第51話
精霊には性別というものがないらしい。
どうりで、ピーちゃんもスーちゃんもブーちゃんもケケラも中性的な見た目でパッと見女性なのか男性なのかわからないはずだ。
まあ、それはいいとして。
「ブーちゃん、孵ったばかりで申し訳ないのだけど、ひまわりを鉢に植え替えたいの?お願いできるかしら?」
「お安い御用なのだっ!」
ブーちゃんはプーちゃんの肩からひょいっと飛び降りると、ひまわりの周りをくるくると走り始めた。

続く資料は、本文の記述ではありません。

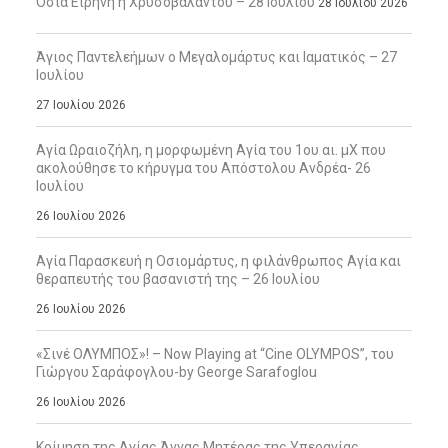
Οσία Ειρήνη η Χρυσοβαλάντου – 28 Ιουλίου
28 Ιουλίου 2026
Άγιος Παντελεήμων ο Μεγαλομάρτυς και Ιαματικός – 27
Ιουλίου
27 Ιουλίου 2026
Αγία Ωραιοζήλη, η μορφωμένη Αγία του 1ου αι. μΧ που
ακολούθησε το κήρυγμα του Απόστολου Ανδρέα- 26
Ιουλίου
26 Ιουλίου 2026
Αγία Παρασκευή η Οσιομάρτυς, η φιλάνθρωπος Αγία και
θεραπευτής του βασανιστή της – 26 Ιουλίου
26 Ιουλίου 2026
«Σινέ ΟΛΥΜΠΟΣ»! – Now Playing at “Cine OLYMPOS”, του
Γιώργου Σαράφογλου-by George Sarafoglou
26 Ιουλίου 2026
Κοίμηση της Αγίας Άννας Μητέρας της Υπεραγίας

何をしているのだろうと見ていると、徐々にひまわりの根が宙に浮き始めてくるではないか。
それに伴って、ひまわりも空中に浮遊してくる。
「うわぁ~。ブーちゃんすごいっ!」
「当然なのだっ!!」
ひまわりが一つプッカリと宙に浮いた。
そうして、鉢に根が収まったかと思うと、土が根に覆いかぶさる。
スコップでも抜くことができなかったひまわりがあっという間に鉢に植え替えることができた。
あれ程苦戦していたのが嘘のようだ。
「すごいっ!すごいよ!ブーちゃん!!」
「褒められて嬉しいのだ。もっと頑張るのだ!」
「えっ?」
ブーちゃんは私に褒められて嬉しいと飛び跳ねている。
そして、植えてあったひまわりが根こそぎ宙に浮いた。
「へっ?」
何本ものひまわりが宙に浮いているのである。
しかも根がついていて、わさわさと動いている。
ちょっとシュールだ。
どうやら褒めたことによって調子に乗ってしまったようだ。
どうしようか。
鉢は後1つしか購入していないのだけれども。
どうしようと思ってブーちゃんを見ていると、宙に浮いていたひまわりのうちの1本が鉢に収まった。
そして、土が鉢に入れられる。
その瞬間、宙に浮いていたひまわりがいきなり地面に叩きつけられた。
「えっ!?どうしたのっ!?」
なんで急にひまわりが地面に叩きつけられたのだろうかとブーちゃんの方に目を向けるとブーちゃんが地面に突っ伏していた。
「ブーちゃん!?」
『ふむ。力を使い果たして昏倒したようだな。』
「って!プーちゃん!冷静に観察していないで、どうしたらいいの!!」
どうやらブーちゃんはひまわりを植え替えるのに力を使い果たして倒れてしまったようだ。
『ほうっておけばじきに治るであろう。』
プーちゃんは呆れたように言うと、ブーちゃんを回収してそそくさと家の中に消えて行った。
残されたのは掘り返されたひまわりの山、目を回しているケララ、衝撃で意識を飛ばしているケケラと私だけであった。
ちなみにマーニャたちはいつの間にか姿を消していた。
ブーちゃんに名前をつけたことに満足してどこかに遊びに行ったらしい。
・・・・・・・・・。
で、この地面に転がっているひまわりはどうしたらいいわけ・・・?
畑に植え直す?
何本あるの、コレ・・・。
途方に暮れながらも一本一本ひまわりを自力で畑に植え直す羽目になってしまった。
地味に大変だったよ、植え直すの。
穴が小さければひまわりの根が全て入りきらないし大きすぎる穴を掘ると根を埋めるのが大変だし。
ちゃんとに土を固めないと花の重さでひまわりが倒れてくるし。
結局正気に戻ったケララとケケラと一緒に3人でひまわりを植え直したのだが、夜までかかってしまった。
ケララにケケラ巻き込んでごめんなさい。